DPAR reports token count reductions by 1.81× and 2.06× (ImageNet-256/384), resulting in up to 40% training GFLOPs savings and 27.1% FID improvement over baseline models (Srivastava et al., 26 Dec 2025).

• Patch-efficiency in vision:

OV-Encoder (OneVision-Encoder) at 2048 tokens, distributed over 64 frames as top-entropy patches, outperforms SigLIP2 in mean video accuracy by +8.0 percentage points, with up to +17.1% gain on Diving-48. Even at 512 tokens, OV-Encoder outperforms denser baselines (Tang et al., 9 Feb 2026).

• Compression artifacts and quality:

Continuous Patch Stitching matches or surpasses state-of-the-art R-D performance with no block artifacts and only a fraction of baseline GPU memory consumption (Zhang et al., 24 Feb 2025).

• Speech codecs:

Spectrogram Patch Codec achieves 7.5 kbits/s at 16 kHz, real-time factor 0.013, and matches state-of-the-art codecs on PESQ/STOI while using a single quantization stage (Chary et al., 2 Sep 2025).

6. Limitations, Open Questions, and Future Directions

Known challenges in codec patchification include:

• Dependency on codec signals:

Methods such as those in OneVision-Encoder require access to codec metadata (e.g., motion vectors, residuals from HEVC), posing challenges for adaptation to new codecs or domains (Tang et al., 9 Feb 2026).

• Sparse indices and irregular layouts:

Operating over irregular patch layouts requires dedicated positional encoding and may complicate batching or downstream alignment.

• Threshold/budget calibration:

Selecting appropriate patch/saliency thresholds ($r$ or $\tau$) is empirical and may be domain/task sensitive (Srivastava et al., 26 Dec 2025).

• Information loss in aggressive merging:

Excessive patch merging risks degrading fine-grained detail (Srivastava et al., 26 Dec 2025).

• Pre-clustering and scaling:

Large-scale cluster discrimination (as used to supervise patch embeddings) relies on offline k-means and fixed centroids. Online, end-to-end adaptive clustering is not yet established (Tang et al., 9 Feb 2026).

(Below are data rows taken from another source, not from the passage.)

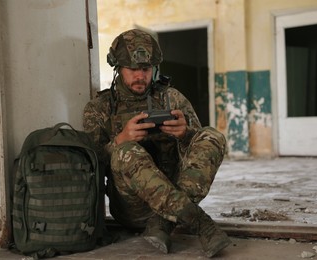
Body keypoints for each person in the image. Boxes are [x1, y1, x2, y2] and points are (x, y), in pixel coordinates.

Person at [83, 29, 231, 258]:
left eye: (145, 69)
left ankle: (163, 223)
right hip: (133, 206)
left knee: (212, 136)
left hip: (177, 190)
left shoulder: (172, 98)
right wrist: (120, 141)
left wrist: (185, 134)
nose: (140, 76)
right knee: (126, 151)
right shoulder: (100, 108)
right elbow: (91, 167)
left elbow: (198, 151)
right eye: (132, 69)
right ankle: (201, 223)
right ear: (118, 69)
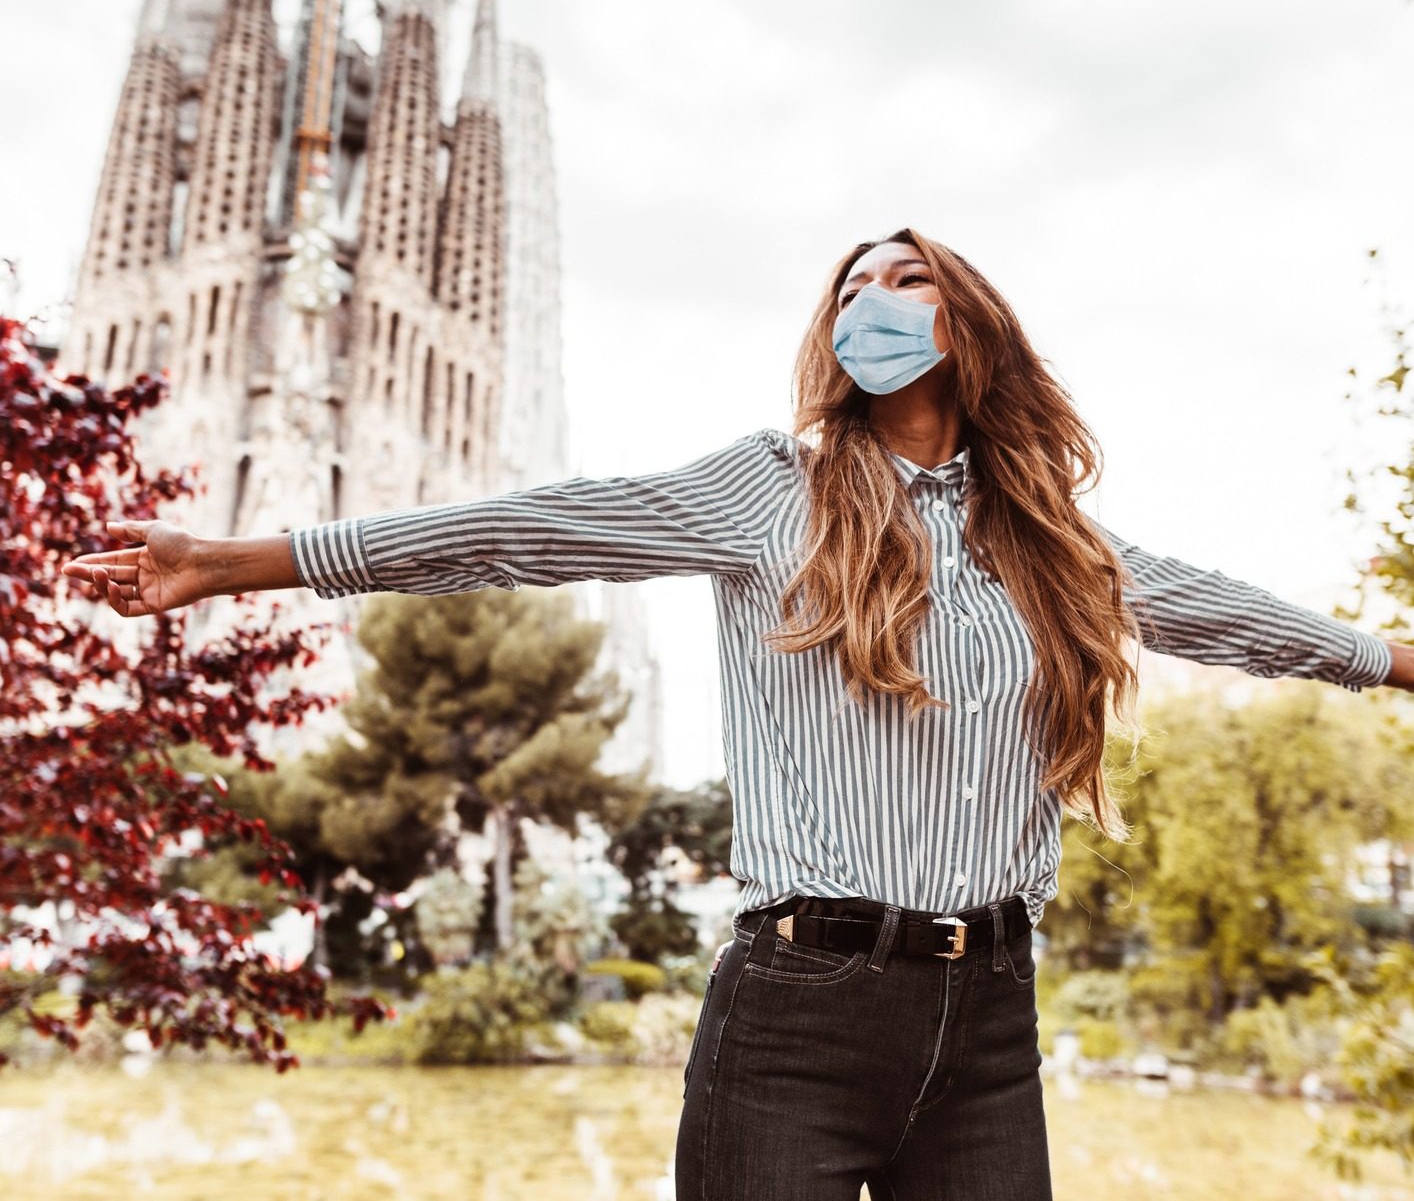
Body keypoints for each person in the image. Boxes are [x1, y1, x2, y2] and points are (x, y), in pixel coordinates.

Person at [62, 227, 1413, 1200]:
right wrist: (255, 558)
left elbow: (1219, 607)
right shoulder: (771, 489)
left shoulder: (1045, 540)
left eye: (901, 280)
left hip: (990, 1014)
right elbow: (534, 530)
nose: (866, 304)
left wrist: (1388, 661)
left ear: (969, 326)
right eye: (848, 290)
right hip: (796, 1016)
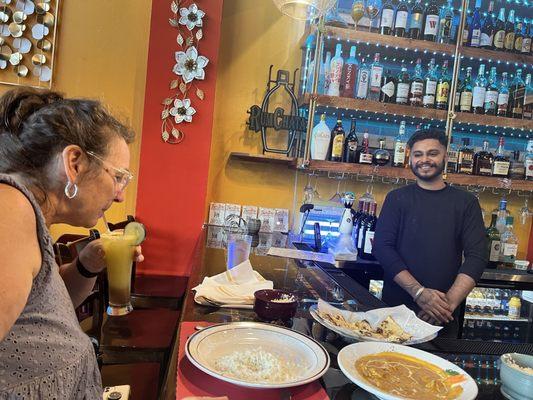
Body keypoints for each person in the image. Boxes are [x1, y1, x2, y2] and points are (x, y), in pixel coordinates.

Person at [0, 88, 143, 398]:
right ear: (74, 163)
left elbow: (43, 312)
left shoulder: (28, 213)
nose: (120, 194)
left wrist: (86, 264)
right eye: (118, 177)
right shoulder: (9, 211)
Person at [373, 128, 487, 337]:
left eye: (432, 153)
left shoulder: (466, 202)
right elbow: (382, 248)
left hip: (444, 316)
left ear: (445, 155)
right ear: (411, 158)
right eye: (418, 154)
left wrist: (447, 304)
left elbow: (477, 256)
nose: (424, 159)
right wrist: (418, 292)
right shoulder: (397, 199)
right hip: (396, 312)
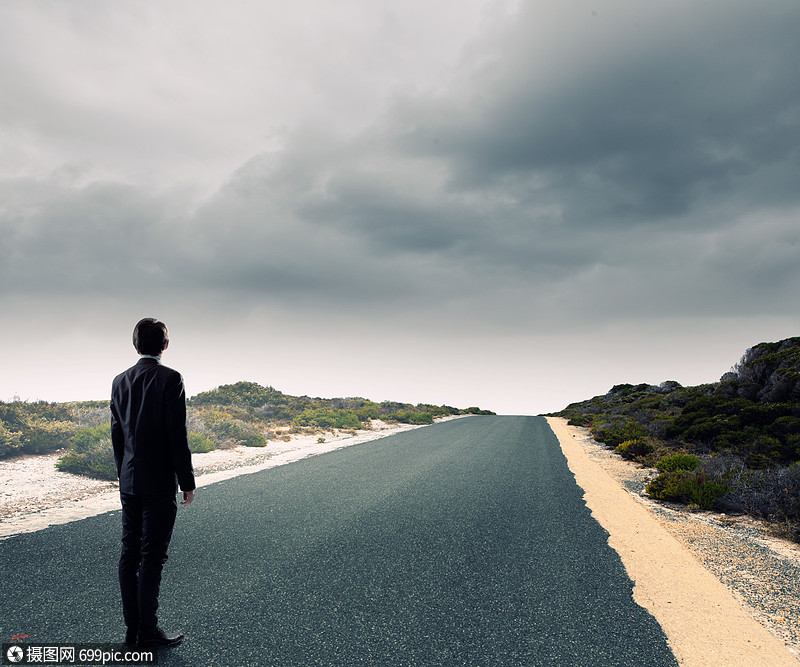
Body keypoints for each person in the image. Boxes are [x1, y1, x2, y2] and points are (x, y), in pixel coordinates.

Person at [110, 318, 196, 649]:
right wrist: (185, 480)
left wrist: (123, 472)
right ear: (165, 345)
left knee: (129, 553)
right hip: (159, 483)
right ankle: (148, 629)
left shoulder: (119, 380)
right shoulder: (170, 378)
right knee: (152, 556)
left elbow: (117, 433)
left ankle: (133, 630)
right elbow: (177, 433)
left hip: (129, 481)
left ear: (135, 345)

• Generalization to new codecs and modalities:

Extending saliency cues beyond those readily available in HEVC (e.g., for AV1 or VVC) requires engineering; analogous concepts for audio/video fusion remain underexplored.

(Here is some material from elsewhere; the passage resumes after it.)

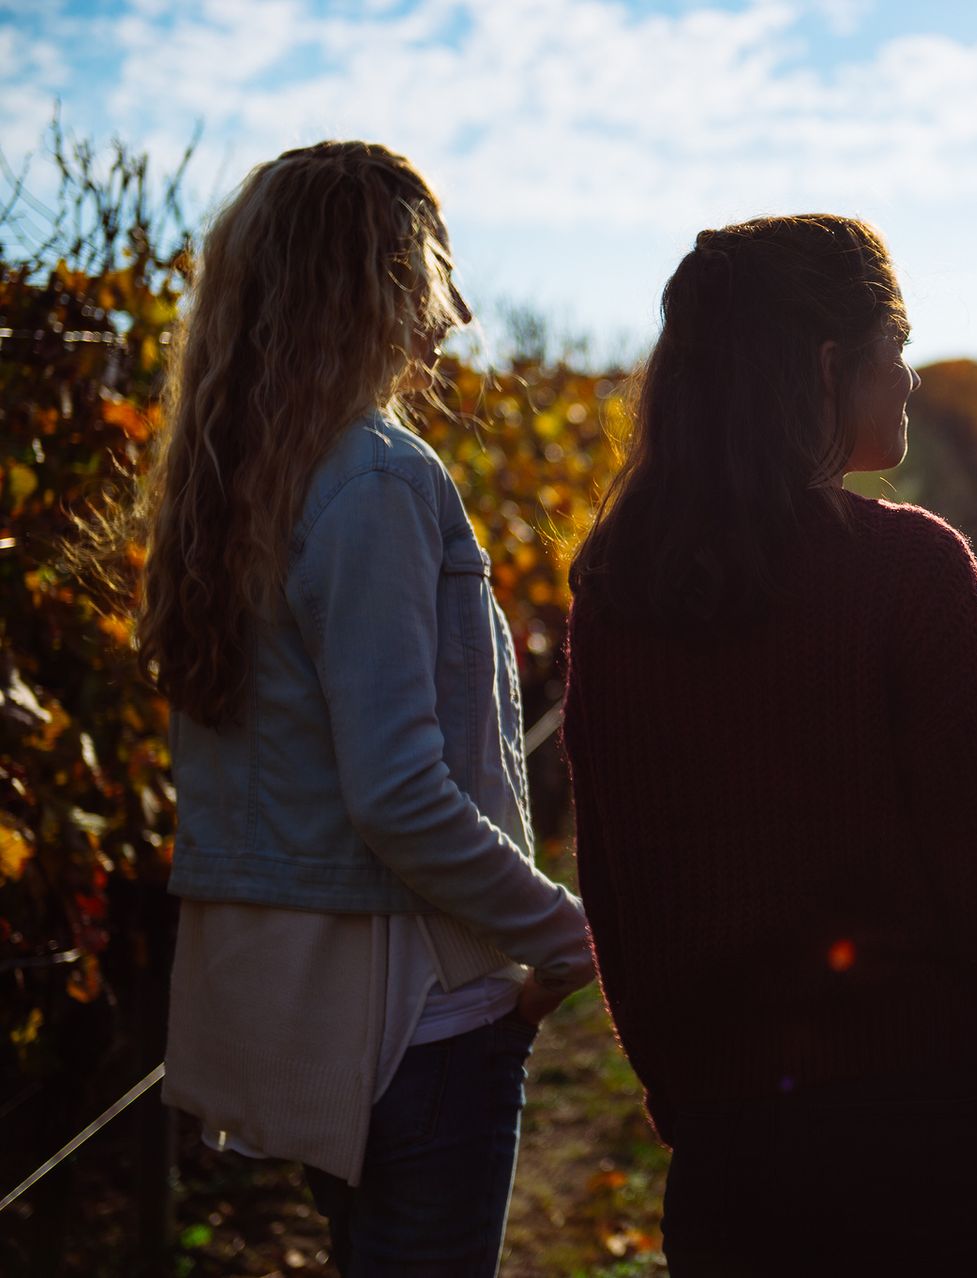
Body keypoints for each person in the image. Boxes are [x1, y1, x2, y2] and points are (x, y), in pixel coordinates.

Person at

7. Implications for Compression and Multimodal Intelligence

Codec patchification establishes a unified information-theoretic foundation for region-adaptive compression and representation in neural and hybrid codecs. By aligning the inductive biases of neural architectures with the sparsity, redundancy, and innovation structure revealed by codec signals, it enables scalable, token-efficient, and artifact-free inference in image, video, and speech domains.

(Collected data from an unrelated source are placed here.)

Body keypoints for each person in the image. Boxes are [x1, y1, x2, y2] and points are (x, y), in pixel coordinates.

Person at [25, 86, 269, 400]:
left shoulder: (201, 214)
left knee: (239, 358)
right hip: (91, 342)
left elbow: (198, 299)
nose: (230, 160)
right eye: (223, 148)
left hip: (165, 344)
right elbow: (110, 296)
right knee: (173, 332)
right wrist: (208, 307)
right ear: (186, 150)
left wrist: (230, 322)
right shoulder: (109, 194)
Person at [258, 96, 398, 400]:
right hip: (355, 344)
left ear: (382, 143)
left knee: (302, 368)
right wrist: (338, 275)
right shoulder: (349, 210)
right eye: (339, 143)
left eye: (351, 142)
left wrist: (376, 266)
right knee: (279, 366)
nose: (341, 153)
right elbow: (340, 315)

In multimodal models, codec patchification unlocks dramatic speedups and accuracy gains by matching the informativeness budget (tokens/patches) to the perceptual and semantic content actually present, rather than uniformly sampling all regions or frames. This constitutes an architectural resonance with the fundamental task of semantic compression, with demonstrated gains in LMM backbone efficiency and visual grounding capability (Tang et al., 9 Feb 2026, Srivastava et al., 26 Dec 2025, Chary et al., 2 Sep 2025, Zhang et al., 24 Feb 2025).